While helping to clean up America’s energy act, the plan will also deliver major economic benefits, according to the president, who predicts massive private infrastructure investments and tens of thousands of new jobs – upwards of 40,000 just among offshore-energy suppliers, with landlocked power distributors and construction interests also jumping on board.
Leading the effort is the U.S. Department of the Interior, which will create a New Wind Energy Area in Atlantic Ocean waters between the Long Island and New Jersey coasts, and the U.S. Department of Energy, which will make available $3 billion in guaranteed low-interest loans, targeting both offshore energy providers and related on-shore equipment suppliers.

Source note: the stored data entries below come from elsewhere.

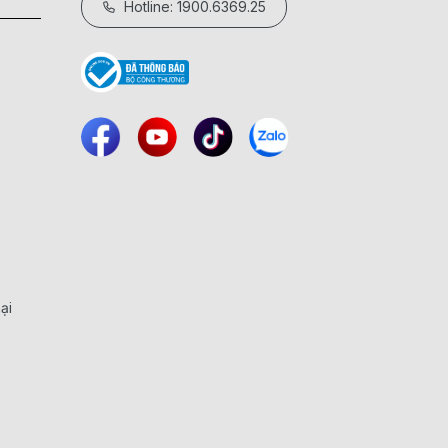
Hotline: 1900.6369.25
ại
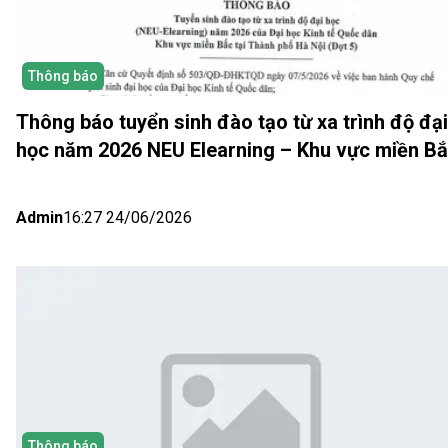
Thông báo
Thông báo tuyển sinh đào tạo từ xa trình độ đại
học năm 2026 NEU Elearning – Khu vực miền B
(Hà Nội) Đợt 5
Admin
16:27 24/06/2026
Thông báo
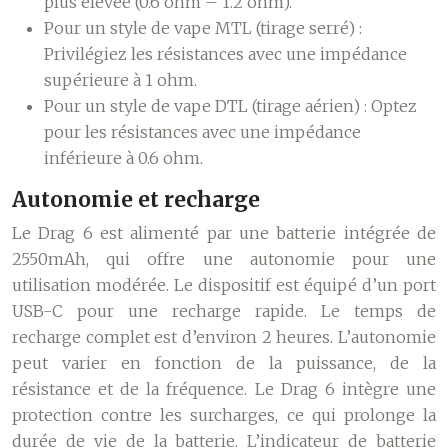
plus élevée (0.6 ohm – 1.2 ohm).
Pour un style de vape MTL (tirage serré) :
Privilégiez les résistances avec une impédance
supérieure à 1 ohm.
Pour un style de vape DTL (tirage aérien) :
Optez
pour les résistances avec une impédance
inférieure à 0.6 ohm.
Autonomie et recharge
Le Drag 6 est alimenté par une batterie intégrée de
2550mAh, qui offre une autonomie pour une
utilisation modérée. Le dispositif est équipé d’un port
USB-C pour une recharge rapide. Le temps de
recharge complet est d’environ 2 heures. L’autonomie
peut varier en fonction de la puissance, de la
résistance et de la fréquence. Le Drag 6 intègre une
protection contre les surcharges, ce qui prolonge la
durée de vie de la batterie. L’indicateur de batterie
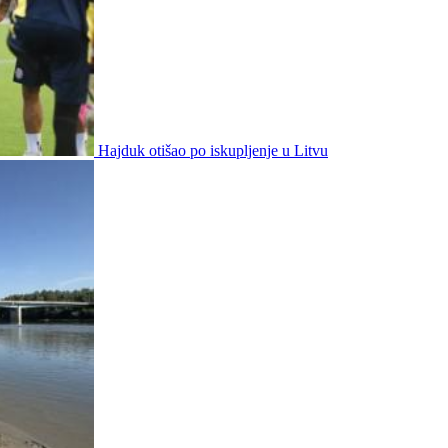
Hajduk otišao po iskupljenje u Litvu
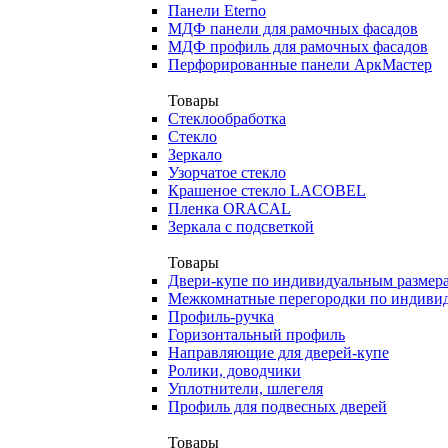
Панели Eterno
МДФ панели для рамочных фасадов
МДФ профиль для рамочных фасадов
Перфорированные панели АркМастер
Товары
Стеклообработка
Стекло
Зеркало
Узорчатое стекло
Крашеное стекло LACOBEL
Пленка ORACAL
Зеркала с подсветкой
Товары
Двери-купе по индивидуальным размер
Межкомнатные перегородки по индиви
Профиль-ручка
Горизонтальный профиль
Направляющие для дверей-купе
Ролики, доводчики
Уплотнители, шлегеля
Профиль для подвесных дверей
Товары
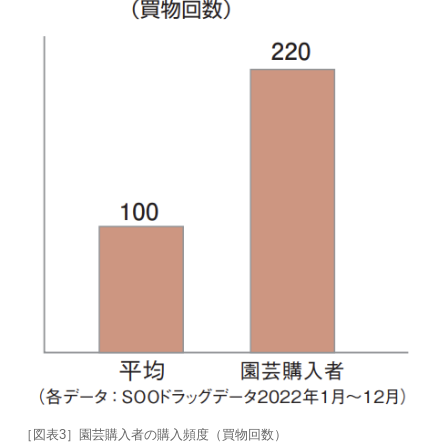
［図表3］園芸購入者の購入頻度（買物回数）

Federal officials hailed some much-needed direction from the top; United States Energy Secretary Jennifer Granholm said Monday that the federal government’s previous approach to offshore wind “looked like a chicken with its head cut off.”

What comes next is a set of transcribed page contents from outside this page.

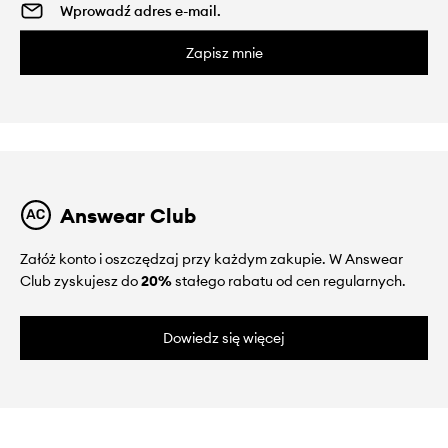
Zapisz mnie
Answear Club
Załóż konto i oszczędzaj przy każdym zakupie. W Answear
Club zyskujesz do
20%
stałego rabatu od cen regularnych.
Dowiedz się więcej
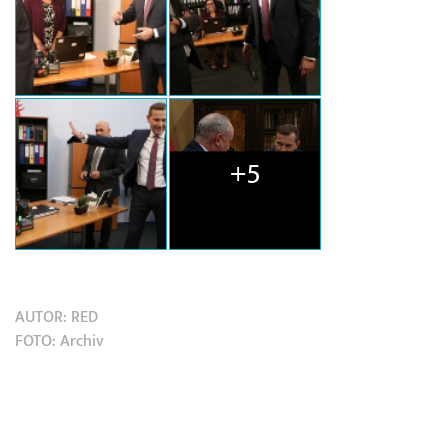
+5
AUTOR:
RED
FOTO:
Archiv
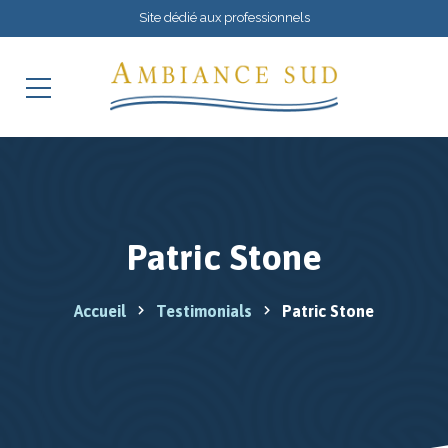
Site dédié aux professionnels
Patric Stone
Accueil
Testimonials
Patric Stone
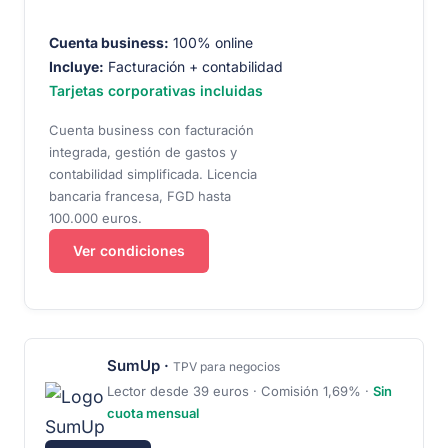
Cuenta business:
100% online
Incluye:
Facturación + contabilidad
Tarjetas corporativas incluidas
Cuenta business con facturación
integrada, gestión de gastos y
contabilidad simplificada. Licencia
bancaria francesa, FGD hasta
100.000 euros.
Ver condiciones
SumUp ·
TPV para negocios
Lector desde 39 euros · Comisión 1,69% ·
Sin
cuota mensual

Similar sentiments echoed this week across New York and especially on Long Island, where industry and academia have patiently banked on offshore wind as a socioeconomic ace-in-the-hole. Earlier this year, for instance, Farmingdale State College, Stony Brook University and the New York State Energy Research and Development Authority rekindled forward-thinking plans for a $20 million, Island-based offshore wind training institute.

Adrienne Esposito: A “giant leap” for offshore wind.

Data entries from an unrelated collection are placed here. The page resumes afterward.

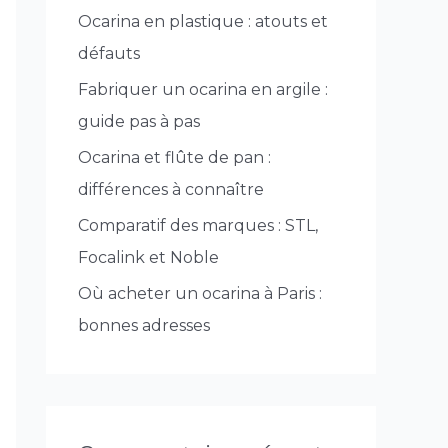
Ocarina en plastique : atouts et
c
défauts
h
e
Fabriquer un ocarina en argile :
r
guide pas à pas
Ocarina et flûte de pan :
:
différences à connaître
Comparatif des marques : STL,
Focalink et Noble
Où acheter un ocarina à Paris :
bonnes adresses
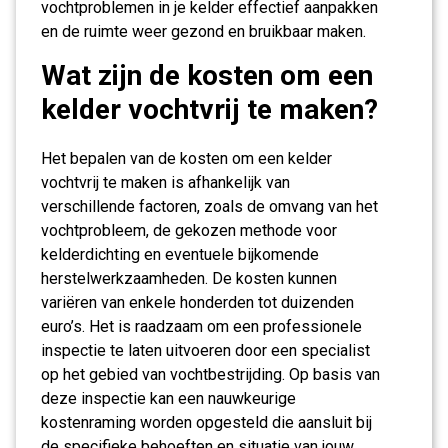
vochtproblemen in je kelder effectief aanpakken
en de ruimte weer gezond en bruikbaar maken.
Wat zijn de kosten om een
kelder vochtvrij te maken?
Het bepalen van de kosten om een kelder
vochtvrij te maken is afhankelijk van
verschillende factoren, zoals de omvang van het
vochtprobleem, de gekozen methode voor
kelderdichting en eventuele bijkomende
herstelwerkzaamheden. De kosten kunnen
variëren van enkele honderden tot duizenden
euro’s. Het is raadzaam om een professionele
inspectie te laten uitvoeren door een specialist
op het gebied van vochtbestrijding. Op basis van
deze inspectie kan een nauwkeurige
kostenraming worden opgesteld die aansluit bij
de specifieke behoeften en situatie van jouw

Adrienne Esposito, executive director of the Farmingdale-based Citizens Campaign for the Environment, called Monday’s announcement “one small step for the Biden Administration and one giant leap to save the planet.”
“These wind areas will allow us to achieve the goal of 9,0000 megawatts of electricity (flowing onto Long Island), enough to meet 30 percent of the state’s needs,” Esposito told Innovate LI. “It creates a ‘windustry’ that includes good-paying jobs in the field for electrical workers, construction workers and financial professionals.
“This paves the way for our future.”
Joe Martens, director of the Albany-based New York Offshore Wind Alliance, called Biden’s offshore ambitions “staggering in their scope and magnitude.”
“[This] demonstrates the administration’s commitment to addressing climate change, job creation and longstanding issues of environmental justice and social equity,” Martens said Monday. “This commitment will trigger billions in investments in New York and up and down the East Coast.”
Both infrastructure investments and jobs creation were on the minds of the two-dozen environmental activists – including Martens and Esposito – who released a joint statement Monday applauding “President Biden’s early, bold commitments” to offshore wind.

President Biden: Multifaceted approach.
The broad coalition of business, community, environmental and labor groups from New York and other states cheered the combination of leasing, permitting, research funding and loan guarantees in the president’s multifaceted strategy, calling it “a solid game plan for confronting the climate crisis” and specifically noting its socioeconomic might.
“Offshore-wind power will create thousands of quality, family-sustaining jobs in the manufacturing, construction, operations and maintenance (phases), and in the development of port facilities and associated infrastructure,” notes the coalition, which also includes New York League of Conservation Voters President Julie Tighe, Long Island Federation of Labor Executive Director Roger Clayman and Renewable Energy Long Island Executive Director Gordian Raacke, among others.
Also celebrating the Biden Administration’s offshore strategy is Gov. Andrew Cuomo, who sparred early and often over energy policy with former President Donald Trump and called the Biden Administration’s 30 gigawatt/2030 plan – which mirrors Cuomo’s own goal of having 70 percent of New York’s electricity come from renewable sources by the end of this decade – “a historic day for the United States.”
“The announcement today … is a tremendous leap forward in tackling global climate change by building back better with clean energy and spurring a thriving green economy,” the governor said Monday. “We thank the administration for immediately removing the barriers we faced the past four years with the federal government and creating a new priority Wind Energy Area.”